You see, what I don't understand is what it's like to be a parent and be concerned for your child (I don't have to understand shit)
You see, he's a good person, a follower of christ (Don't play on my people pleasing fault and DO NOT MAKE THIS ABOUT THE BIBLE... PLEASE)
You see, the bible says no one is perfect (Last time I checked NO ONE was perfect but had never spoken to me, treated me, or hurt me like he has)
You see, he feels like I've always been embarrassed of him and thought he was stupid and that I WAS AN INTELLECTUAL and better than him (Do NOT capitalize on my guilt for finally deciding to fight for myself to protect myself)
You see, I've incorrectly built up a wall that he just doesn't know what to do about. (Ummm, fucking duh...)
You see, he's just gonna "put the ball in my court" if I want to see him again.
And I made my peace... Peace that I made the right decision because I finally spoke my truth and gave him the chance to hear and he chose not to.

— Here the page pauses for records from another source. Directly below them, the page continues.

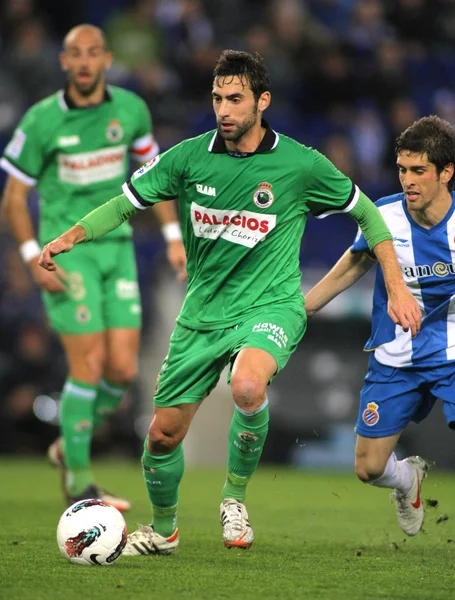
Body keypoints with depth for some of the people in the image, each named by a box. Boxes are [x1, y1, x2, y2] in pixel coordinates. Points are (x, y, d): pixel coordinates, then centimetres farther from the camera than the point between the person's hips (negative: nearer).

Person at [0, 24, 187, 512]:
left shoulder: (130, 108, 0)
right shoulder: (41, 120, -11)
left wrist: (173, 237, 8)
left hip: (117, 247, 4)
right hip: (66, 252, -4)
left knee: (124, 370, -1)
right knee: (89, 367, -10)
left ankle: (69, 447, 25)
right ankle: (78, 485, 3)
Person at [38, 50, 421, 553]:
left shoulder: (300, 165, -9)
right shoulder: (189, 157, -5)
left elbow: (364, 212, 5)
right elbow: (126, 203, 3)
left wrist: (396, 287, 1)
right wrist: (71, 236, -13)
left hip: (270, 307, -3)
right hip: (203, 312, 3)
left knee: (247, 385, -36)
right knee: (163, 434, 5)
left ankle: (235, 496, -10)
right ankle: (162, 529, 36)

AND THEN TODAY... These came:


What the hell am I supposed to do with THAT?

My mom says to revel in the moment, but that I'm under no obligation to do anything but smell the roses.
My friend says to appreciate the nice gesture.
My gut says that you can't have a new beginning without an apology for the past FIRST.
My heart says it hurts and I cried.
My mind wished he would've just stayed an asshole so the decision to keep him out of my life would be an easy one.

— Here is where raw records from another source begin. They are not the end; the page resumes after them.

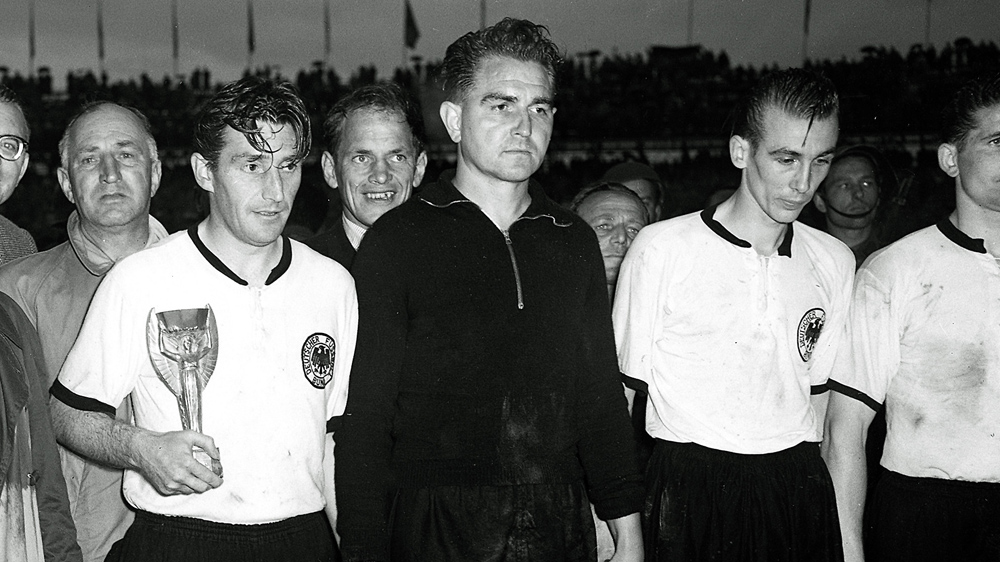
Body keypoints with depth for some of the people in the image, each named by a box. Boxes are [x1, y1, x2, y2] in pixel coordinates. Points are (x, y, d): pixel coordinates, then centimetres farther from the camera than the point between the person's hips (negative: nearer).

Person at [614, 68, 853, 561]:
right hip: (686, 494, -3)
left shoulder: (835, 261, 6)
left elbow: (820, 398, 13)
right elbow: (618, 392, -4)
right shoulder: (660, 249, -8)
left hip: (799, 490, 4)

Now what do I do? Call? Be willing to pursue a relationship? UGH, I'm at my limit. MY LIMIT. THE EDGE...

So miss wonderful universe... my precious mother earth... what say you now? I am officially a lost soul desperately looking for an answer that no one can give.

2 comments:

Jay Schryer September 2, 2009 at 4:10 AM  

I wish I had an answer for you, something both wise and comforting to say, but I don't. I just wanted to let you know that I support you, no matter what decision you make.

Anonymous September 2, 2009 at 4:31 AM  

I do have an answer for you:

Are you better off with him? Or without him?

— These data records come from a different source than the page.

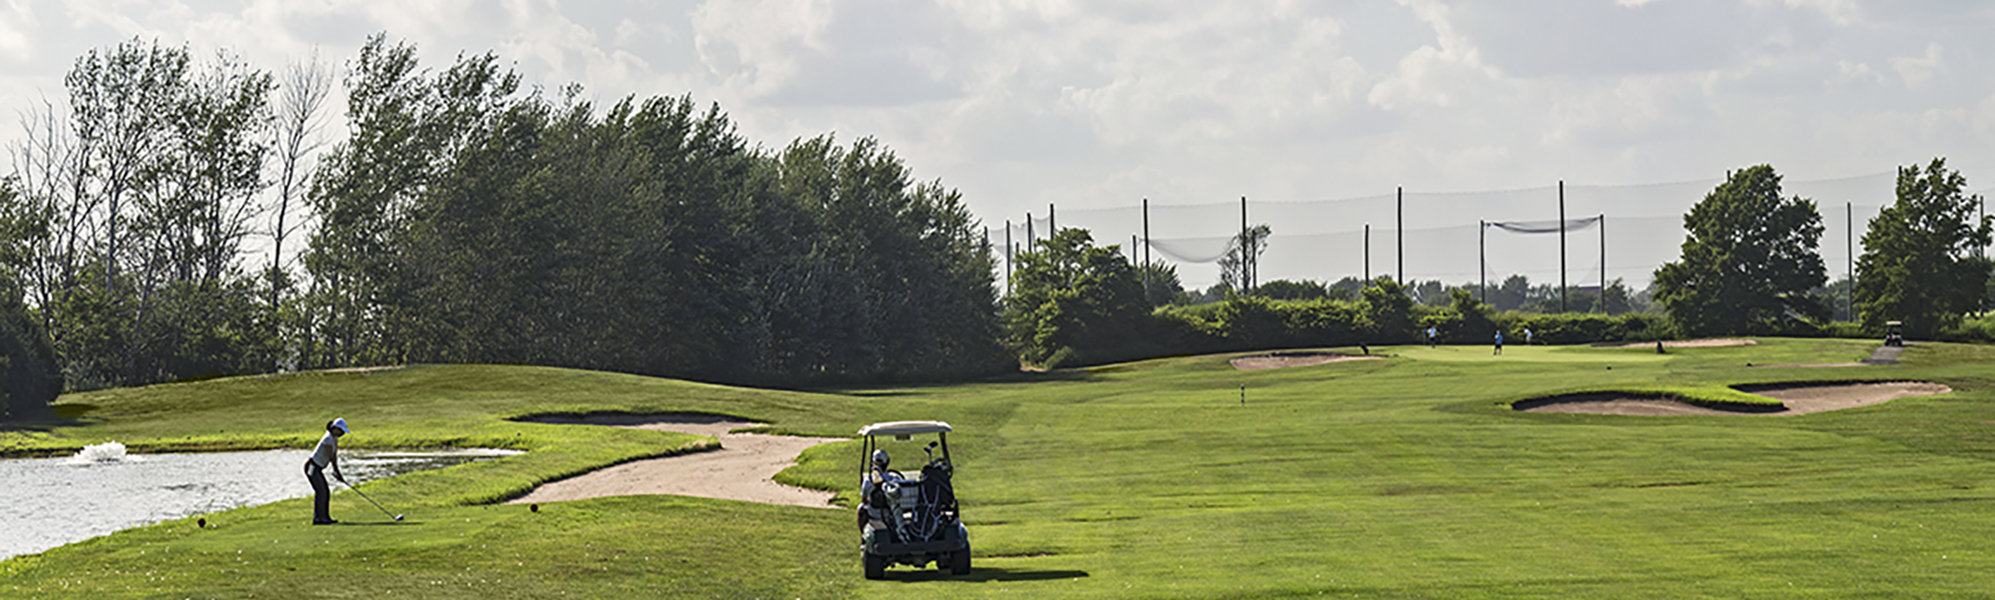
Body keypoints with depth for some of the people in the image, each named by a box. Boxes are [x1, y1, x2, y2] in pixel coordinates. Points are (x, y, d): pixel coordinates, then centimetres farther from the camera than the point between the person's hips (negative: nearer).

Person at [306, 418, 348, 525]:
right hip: (311, 467, -10)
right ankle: (317, 518, -13)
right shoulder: (328, 439, -21)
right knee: (320, 492, -13)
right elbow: (331, 458, -17)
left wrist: (336, 472, 0)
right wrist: (338, 474, -9)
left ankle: (325, 517, 10)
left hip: (316, 469, 10)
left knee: (326, 492, 8)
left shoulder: (335, 439, 11)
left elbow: (335, 456, 8)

Based on your blogs, you hate the things he did to you and therefore hate him. So will you be able to slough off the hate with him in your life, or without him?

At this point, it's all about you. He's seeking redemption and a second chance...which you are under NO obligation to provide. It won't get you into heaven any quicker...unless you believe it will.

But from my perspective, take care of yourself first. You have to save your own soul before you can go forgiving his.

This is tough, tho, incredibly painful, pain I can't imagine. I do hope you do whatever you need to in order to recover from this. You're already to be praised for surviving, and for being SO BRAVE to tell him maturely how you really feel.

I don't know if this counts for much, but I am extremely proud of you for how you're handling this difficult situation...including the bravery you show by blogging your feelings.